Ernani, de morey, aos 4 anos, com as três irmãs
Há um esforço grande, um desejo das famílias de se mudar para Santa Catarina, para ajudar na trajetória dos filhos. Mas as dificuldades econômicas, até o momento, impedem a transferência. A família de Vinícius saiu da Lomba do Pinheiro, em Porto Alegre, para o litoral, segundo Marinês, para que os filhos "não se envolvessem com coisas erradas". Maria, a mãe de Ernani - guri que dorme na sala da casa (cheia de troféus) onde vive com três irmãs (Eduarda e as gêmeas Gabriela e Rafaela) - , também alimenta esse sonho, mesmo sem ainda conhecer o Estado vizinho.
- Temos as dificuldades que todas as pessoas humildes, sem condição financeira privilegiada, têm. O surfe, hoje já considerado um esporte, é de elite. Tudo é muito caro: os equipamentos, a estrutura para eles viajarem para lugares com condições melhores. Esse envolvimento de algumas poucas lojas daqui é bem importante. Cada vez que eles competem e vencem, levam o nome do município - aponta Maria.
Ernani diz que alguns políticos de Tramandaí já o procuraram para dar alguma ajuda. O colega de equipe, Alessandro da Silva, o Zoio do Bico Cerrado, apelido recebido quando surfava com uma prancha sem a ponta (não tinha como comprar outra), também vive as dificuldades para poder ir para Santa Catarina atrás de opções melhores de treino.
- Meu padrasto é marceneiro na Praia do Rosa, então já fui para lá e colocava um colchão em cima das chapas de MDF para dormir, por falta de espaço. Lá, podemos ver o que a gente erra. Aprendemos olhando - conta Alessandro, que, além da prancha sem bico, também já precisou pegar onda com uma sem quilhas.
Vinícius conta que os amigos estão com planos de passar um período deste verão na Praia do Rosa para treinar. Mas, com pouco dinheiro, ainda não sabem se poderão ficar muito tempo:
- Conseguimos um espaço para dormir em barracas, com um conhecido de uma pousada. Queremos ajudar na limpeza para conseguir algum dinheiro e ficar o máximo possível por lá.
Em junho deste ano, associações de surfe de vários municípios do litoral gaúcho se uniram para criar a Liga Rio-grandense de Surfe (LRS), que realizará a Copa Rio-grandense de Surf Amador e também competições profissionais no Estado.
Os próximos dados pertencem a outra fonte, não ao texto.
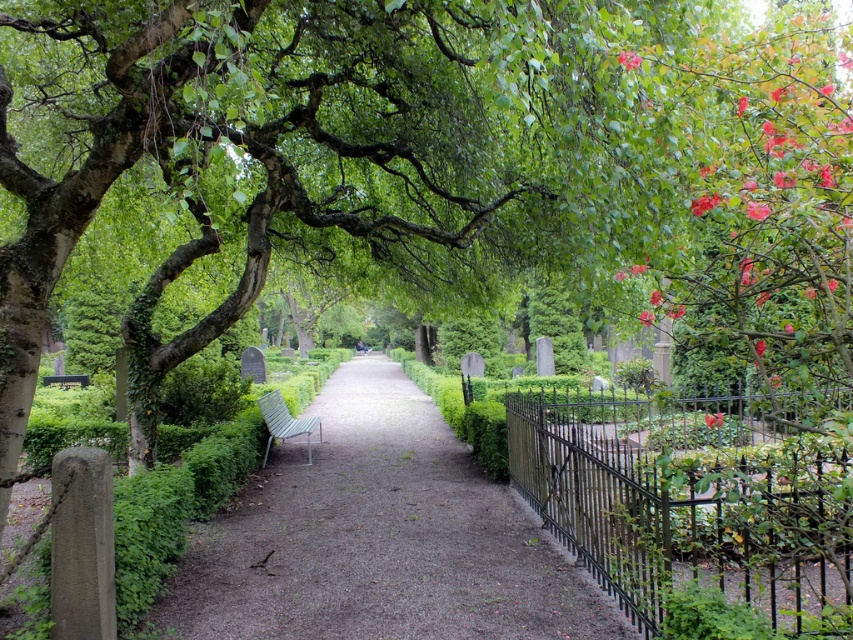
Question: Does green grass at center appear over wooden slats bench at center?

Choices:
 (A) yes
 (B) no

Answer: (B)

Question: Which object appears closest to the camera in this image?

Choices:
 (A) green grass at center
 (B) wooden slats bench at center

Answer: (A)

Question: Can you confirm if green grass at center is smaller than wooden slats bench at center?

Choices:
 (A) yes
 (B) no

Answer: (B)

Question: Can you confirm if green grass at center is bigger than wooden slats bench at center?

Choices:
 (A) yes
 (B) no

Answer: (A)

Question: Which of the following is the farthest from the observer?

Choices:
 (A) (366, 576)
 (B) (300, 426)

Answer: (B)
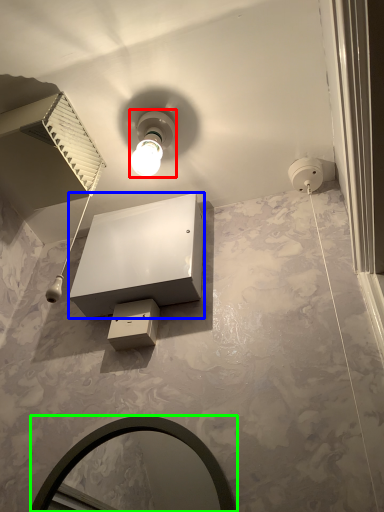
Question: Which object is the closest to the light fixture (highlighted by a red box)? Choose among these: vanity (highlighted by a blue box) or mirror (highlighted by a green box).

Choices:
 (A) vanity
 (B) mirror

Answer: (A)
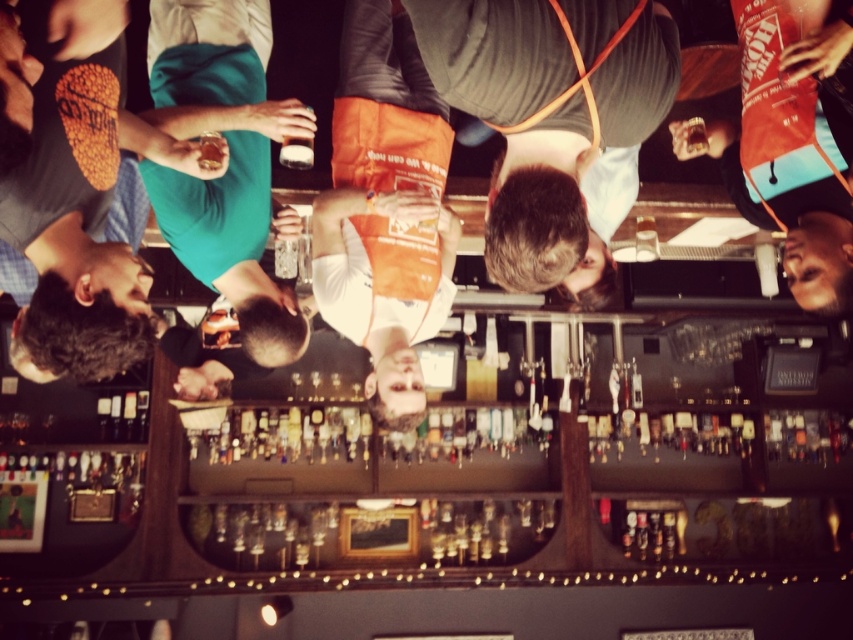
Who is more forward, (473, 38) or (653, 224)?

Point (473, 38) is more forward.

Does dark gray fabric apron at center have a lesser height compared to clear glass at center?

In fact, dark gray fabric apron at center may be taller than clear glass at center.

You are a GUI agent. You are given a task and a screenshot of the screen. Output one action in this format:
    pyautogui.click(x=<x>, y=<y>)
    Task: Click on the dark gray fabric apron at center
    
    Given the screenshot: What is the action you would take?
    pyautogui.click(x=553, y=122)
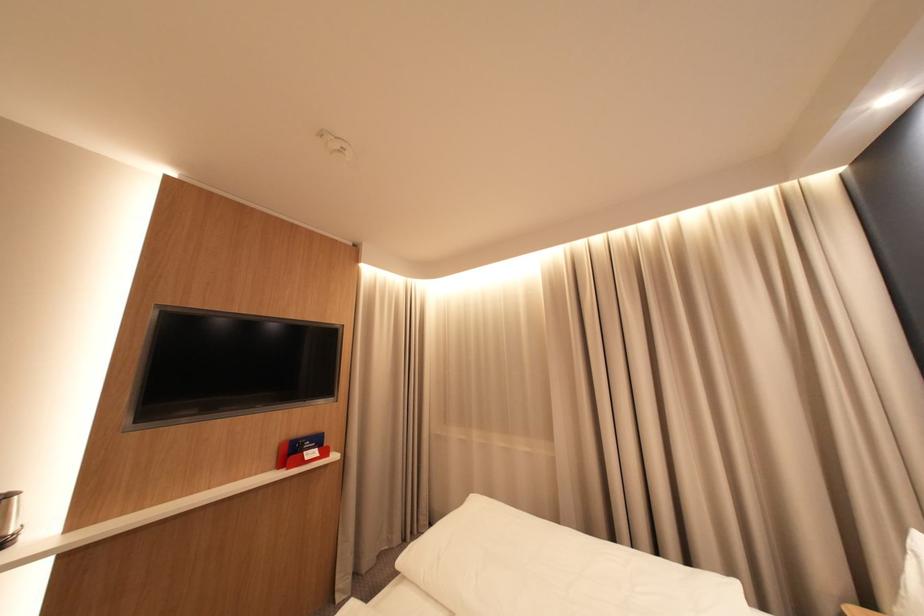
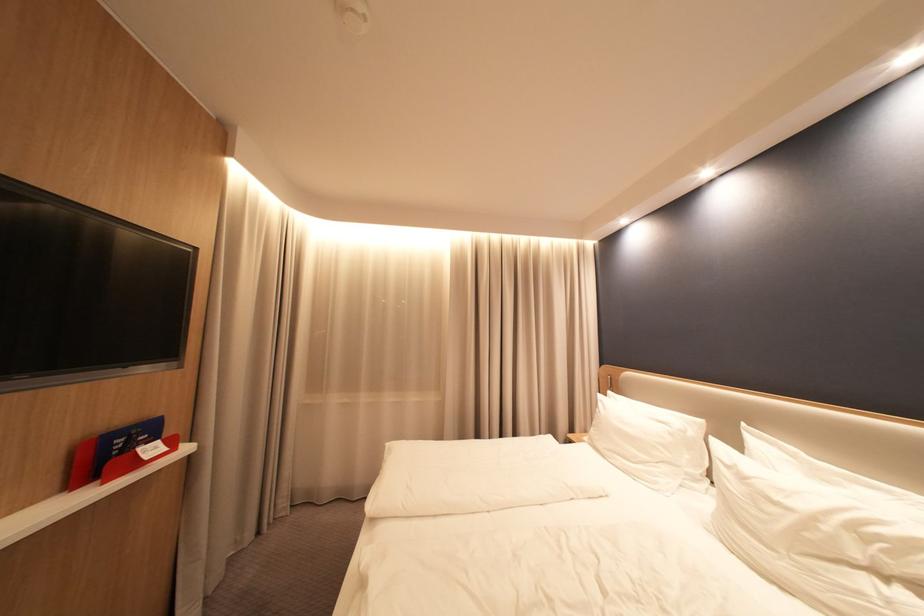
Where in the second image is the point corresponding to pixel 344 458 from the first image?

(197, 450)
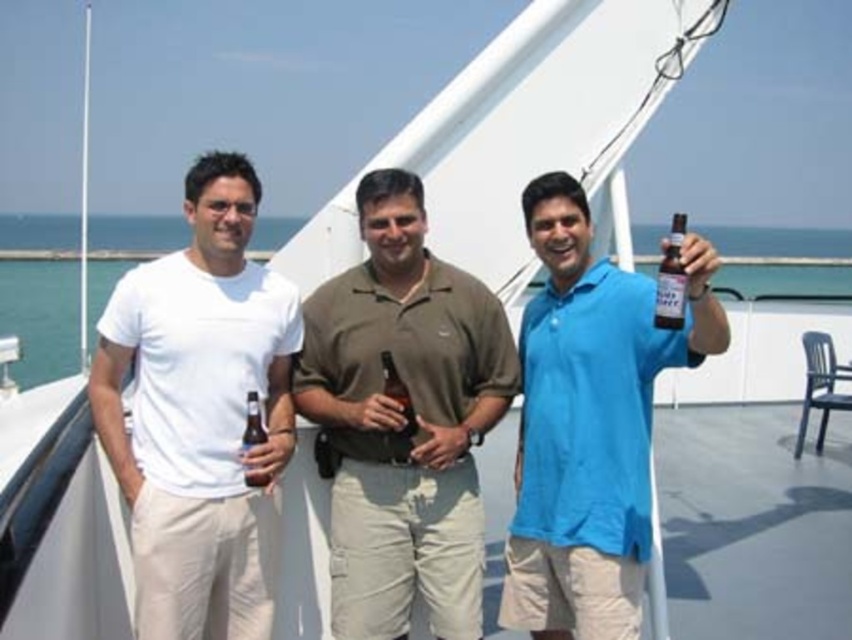
Question: Which of these objects is positioned closest to the matte brown bottle at center?

Choices:
 (A) translucent glass bottle at upper right
 (B) blue matte shirt at center
 (C) white cotton t-shirt at left

Answer: (C)

Question: Does white cotton t-shirt at left have a larger size compared to matte brown bottle at center?

Choices:
 (A) no
 (B) yes

Answer: (B)

Question: Is the position of white cotton t-shirt at left less distant than that of translucent glass bottle at upper right?

Choices:
 (A) yes
 (B) no

Answer: (B)

Question: Estimate the real-world distances between objects in this image. Which object is farther from the matte brown bottle at center?

Choices:
 (A) matte brown shirt at center
 (B) brown glass bottle at center
 (C) white cotton t-shirt at left
 (D) translucent glass bottle at upper right

Answer: (D)

Question: Is white cotton t-shirt at left bigger than translucent glass bottle at upper right?

Choices:
 (A) yes
 (B) no

Answer: (A)

Question: Which object is positioned closest to the translucent glass bottle at upper right?

Choices:
 (A) matte brown shirt at center
 (B) white cotton t-shirt at left
 (C) matte brown bottle at center

Answer: (A)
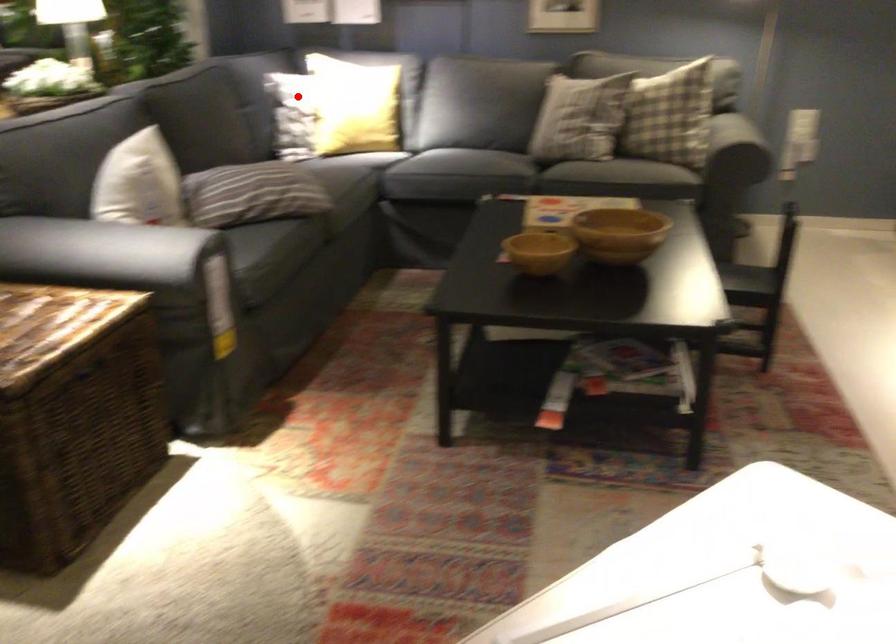
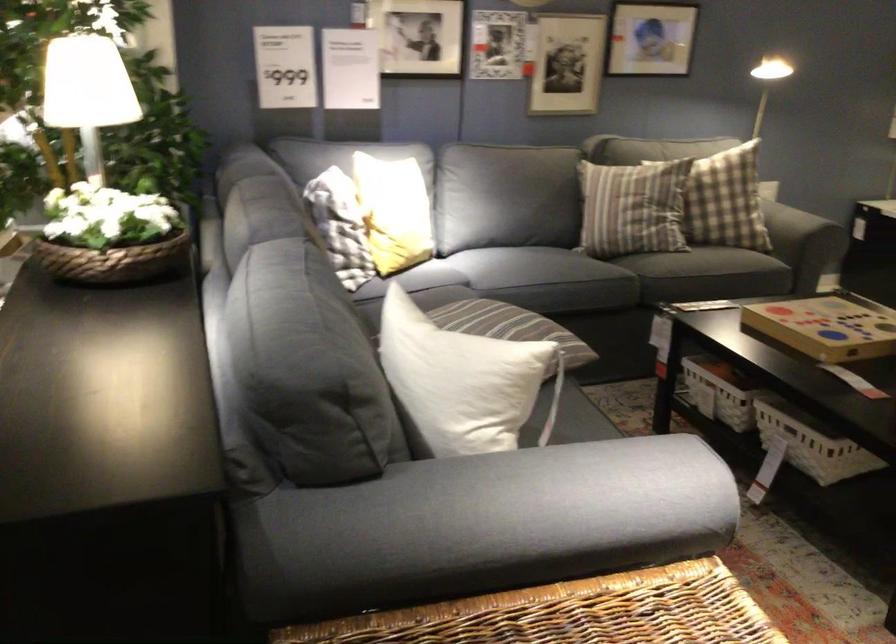
Question: I am providing you with two images of the same scene from different viewpoints. Given a red point in image1, look at the same physical point in image2. Is it:

Choices:
 (A) Closer to the viewpoint
 (B) Farther from the viewpoint

Answer: (A)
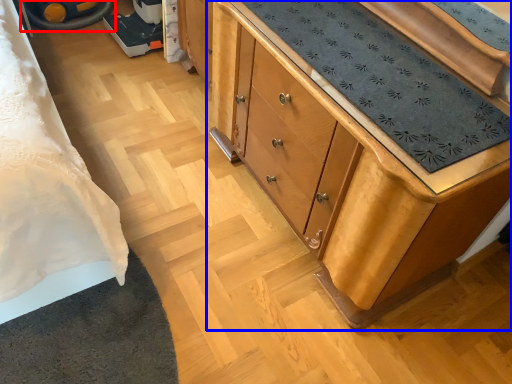
Question: Which point is closer to the camera, wheel (highlighted by a red box) or chest of drawers (highlighted by a blue box)?

Choices:
 (A) wheel
 (B) chest of drawers

Answer: (B)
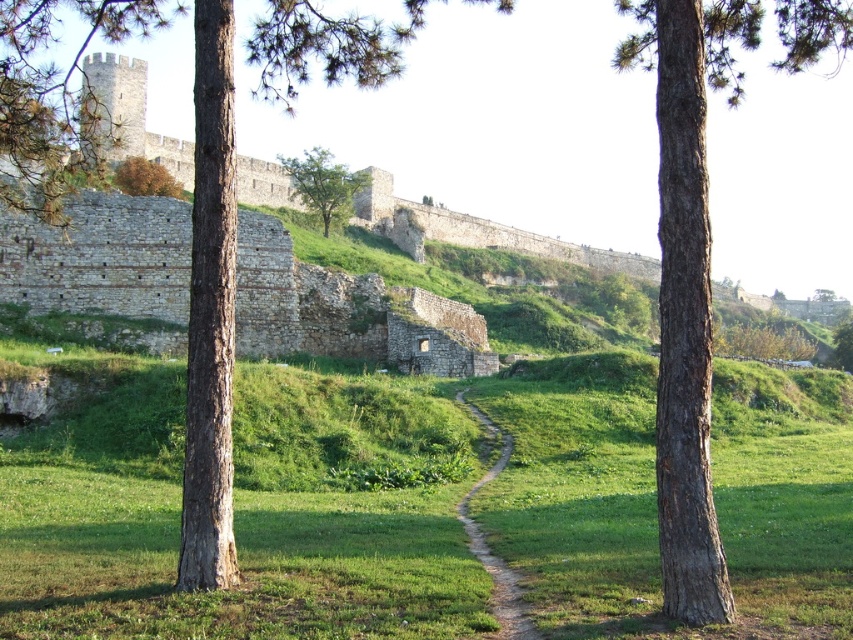
Which of these two, dirt path at center or green leafy tree at center, stands shorter?

dirt path at center

The height and width of the screenshot is (640, 853). Identify the location of dirt path at center. (489, 548).

Who is more distant from viewer, (489, 429) or (291, 182)?

Positioned behind is point (291, 182).

Identify the location of dirt path at center. The height and width of the screenshot is (640, 853). (489, 548).

Which is below, green grassy at center or dirt path at center?

dirt path at center

Looking at this image, is green grassy at center taller than dirt path at center?

Indeed, green grassy at center has a greater height compared to dirt path at center.

Is point (253, 381) positioned before point (497, 596)?

No, it is not.

I want to click on green grassy at center, so click(x=241, y=515).

Between brown rough bark tree at center and green leafy tree at center, which one has less height?

green leafy tree at center is shorter.

In the scene shown: How distant is brown rough bark tree at center from green leafy tree at center?

70.25 meters

Does point (334, 77) lie in front of point (344, 220)?

Yes, it is in front of point (344, 220).

At what (x,y) coordinates should I click in order to perform the action: click on brown rough bark tree at center. Please return your answer as a coordinate pair (x, y). Looking at the image, I should click on (210, 312).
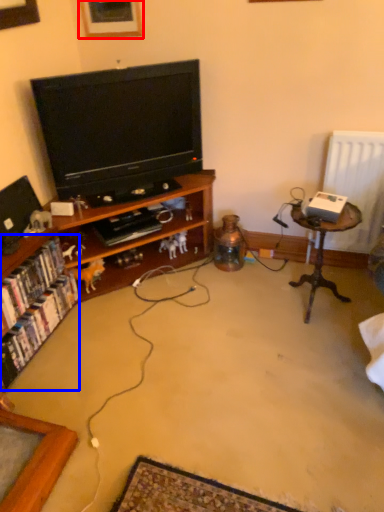
Question: Among these objects, which one is nearest to the camera, picture frame (highlighted by a red box) or book (highlighted by a blue box)?

Choices:
 (A) picture frame
 (B) book

Answer: (B)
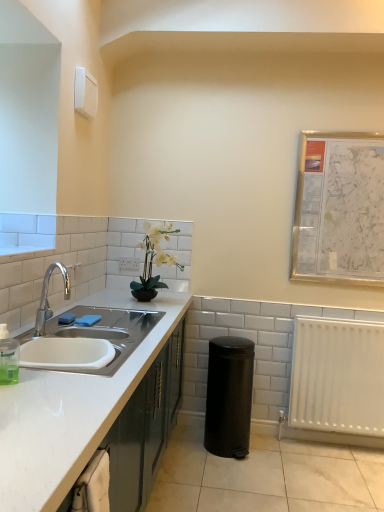
Find the location of a particular element. This screenshot has height=512, width=384. free point above white matte radiator at lower right (from a real-world perspective) is located at coordinates (355, 317).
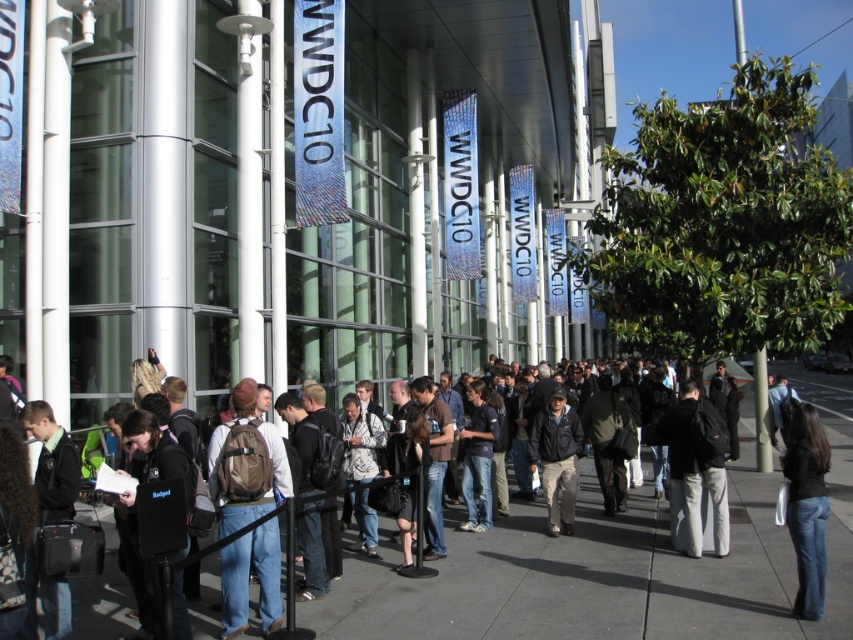
Question: Among these points, which one is farthest from the camera?

Choices:
 (A) (697, 406)
 (B) (241, 572)
 (C) (805, 496)
 (D) (567, 531)

Answer: (D)

Question: From the image, what is the correct spatial relationship of brown backpack at center in relation to denim jeans at lower right?

Choices:
 (A) right
 (B) left

Answer: (B)

Question: Which point is closer to the camera?

Choices:
 (A) dark gray jacket at center
 (B) dark gray backpack at center
 (C) brown backpack at center

Answer: (C)

Question: Does denim jeans at lower right appear on the left side of dark gray jacket at center?

Choices:
 (A) no
 (B) yes

Answer: (A)

Question: Does dark gray backpack at center appear on the left side of dark gray jacket at center?

Choices:
 (A) yes
 (B) no

Answer: (B)

Question: Which point is farther to the camera?

Choices:
 (A) (805, 525)
 (B) (254, 509)

Answer: (A)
Segundo o presidente da LRS, Carlos Freitas, a Liga surgiu devido à necessidade de promover o esporte.
- Nosso Estado precisa de união e ação para que o surfe cresça de verdade. Temos de aproveitar o momento em que os brasileiros estão obtendo excelentes resultados no cenário mundial e desenvolver o esporte local. Queremos que os surfistas possam contar com a realização de competições com julgamentos corretos, estrutura voltada a eles e uma organização que quer o melhor para o surfe - diz Freitas.
Esses guerreiros de Tramandaí colocarão as pranchas na água ainda neste mês para o primeiro evento da LRS de 2016, nos dias 24 e 25, na praia onde moram. Competindo em casa, têm tudo para continuar o caminho da profissionalização. Talento e obstinação não faltam.